Required work >> Would you set down the data below exactly as shown?

━━━━━ Supplied records

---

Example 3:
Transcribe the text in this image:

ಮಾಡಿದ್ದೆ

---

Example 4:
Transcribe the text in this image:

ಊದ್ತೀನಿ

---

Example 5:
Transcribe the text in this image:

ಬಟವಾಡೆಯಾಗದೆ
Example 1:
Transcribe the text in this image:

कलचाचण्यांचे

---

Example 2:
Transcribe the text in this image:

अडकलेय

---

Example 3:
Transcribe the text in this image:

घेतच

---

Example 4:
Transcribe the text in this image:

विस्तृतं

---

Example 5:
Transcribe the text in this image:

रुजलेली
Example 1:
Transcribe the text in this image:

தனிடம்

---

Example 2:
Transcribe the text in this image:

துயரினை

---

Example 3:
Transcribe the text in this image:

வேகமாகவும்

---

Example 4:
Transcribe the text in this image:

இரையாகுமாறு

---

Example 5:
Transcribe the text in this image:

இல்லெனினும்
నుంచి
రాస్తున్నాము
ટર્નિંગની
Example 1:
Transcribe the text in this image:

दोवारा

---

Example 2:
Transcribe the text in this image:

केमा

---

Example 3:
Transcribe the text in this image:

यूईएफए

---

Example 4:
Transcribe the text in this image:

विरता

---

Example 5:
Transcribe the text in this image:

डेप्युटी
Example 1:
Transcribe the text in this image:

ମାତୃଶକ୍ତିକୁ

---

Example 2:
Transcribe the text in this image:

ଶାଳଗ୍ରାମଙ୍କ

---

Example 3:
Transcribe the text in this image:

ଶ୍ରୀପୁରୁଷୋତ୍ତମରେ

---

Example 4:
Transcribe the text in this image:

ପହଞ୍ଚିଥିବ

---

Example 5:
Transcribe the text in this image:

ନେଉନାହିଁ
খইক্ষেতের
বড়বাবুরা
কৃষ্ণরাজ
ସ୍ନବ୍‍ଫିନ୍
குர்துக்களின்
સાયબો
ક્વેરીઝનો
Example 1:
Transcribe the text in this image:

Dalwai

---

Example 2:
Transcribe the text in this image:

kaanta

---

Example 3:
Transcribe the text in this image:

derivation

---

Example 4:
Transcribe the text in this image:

━━━━━━━━━━

Output of the exercise >>
---

Example 3:
Transcribe the text in this image:

ಮಾಡಿದ್ದೆ

---

Example 4:
Transcribe the text in this image:

ಊದ್ತೀನಿ

---

Example 5:
Transcribe the text in this image:

ಬಟವಾಡೆಯಾಗದೆ
Example 1:
Transcribe the text in this image:

कलचाचण्यांचे

---

Example 2:
Transcribe the text in this image:

अडकलेय

---

Example 3:
Transcribe the text in this image:

घेतच

---

Example 4:
Transcribe the text in this image:

विस्तृतं

---

Example 5:
Transcribe the text in this image:

रुजलेली
Example 1:
Transcribe the text in this image:

தனிடம்

---

Example 2:
Transcribe the text in this image:

துயரினை

---

Example 3:
Transcribe the text in this image:

வேகமாகவும்

---

Example 4:
Transcribe the text in this image:

இரையாகுமாறு

---

Example 5:
Transcribe the text in this image:

இல்லெனினும்
నుంచి
రాస్తున్నాము
ટર્નિંગની
Example 1:
Transcribe the text in this image:

दोवारा

---

Example 2:
Transcribe the text in this image:

केमा

---

Example 3:
Transcribe the text in this image:

यूईएफए

---

Example 4:
Transcribe the text in this image:

विरता

---

Example 5:
Transcribe the text in this image:

डेप्युटी
Example 1:
Transcribe the text in this image:

ମାତୃଶକ୍ତିକୁ

---

Example 2:
Transcribe the text in this image:

ଶାଳଗ୍ରାମଙ୍କ

---

Example 3:
Transcribe the text in this image:

ଶ୍ରୀପୁରୁଷୋତ୍ତମରେ

---

Example 4:
Transcribe the text in this image:

ପହଞ୍ଚିଥିବ

---

Example 5:
Transcribe the text in this image:

ନେଉନାହିଁ
খইক্ষেতের
বড়বাবুরা
কৃষ্ণরাজ
ସ୍ନବ୍‍ଫିନ୍
குர்துக்களின்
સાયબો
ક્વેરીઝનો
Example 1:
Transcribe the text in this image:

Dalwai

---

Example 2:
Transcribe the text in this image:

kaanta

---

Example 3:
Transcribe the text in this image:

derivation

---

Example 4:
Transcribe the text in this image:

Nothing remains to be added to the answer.